-- What to do --
Would you copy out only the lines from the one with "picture frame: none" to the end of the records, exactly as they stand?

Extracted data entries
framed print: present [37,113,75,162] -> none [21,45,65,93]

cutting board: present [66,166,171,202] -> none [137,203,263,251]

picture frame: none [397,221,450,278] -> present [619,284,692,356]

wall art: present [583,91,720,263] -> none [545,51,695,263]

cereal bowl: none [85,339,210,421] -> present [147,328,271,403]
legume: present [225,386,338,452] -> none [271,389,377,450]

-- Response to this task --
picture frame: none [397,221,450,278] -> present [619,284,692,356]

wall art: present [583,91,720,263] -> none [545,51,695,263]

cereal bowl: none [85,339,210,421] -> present [147,328,271,403]
legume: present [225,386,338,452] -> none [271,389,377,450]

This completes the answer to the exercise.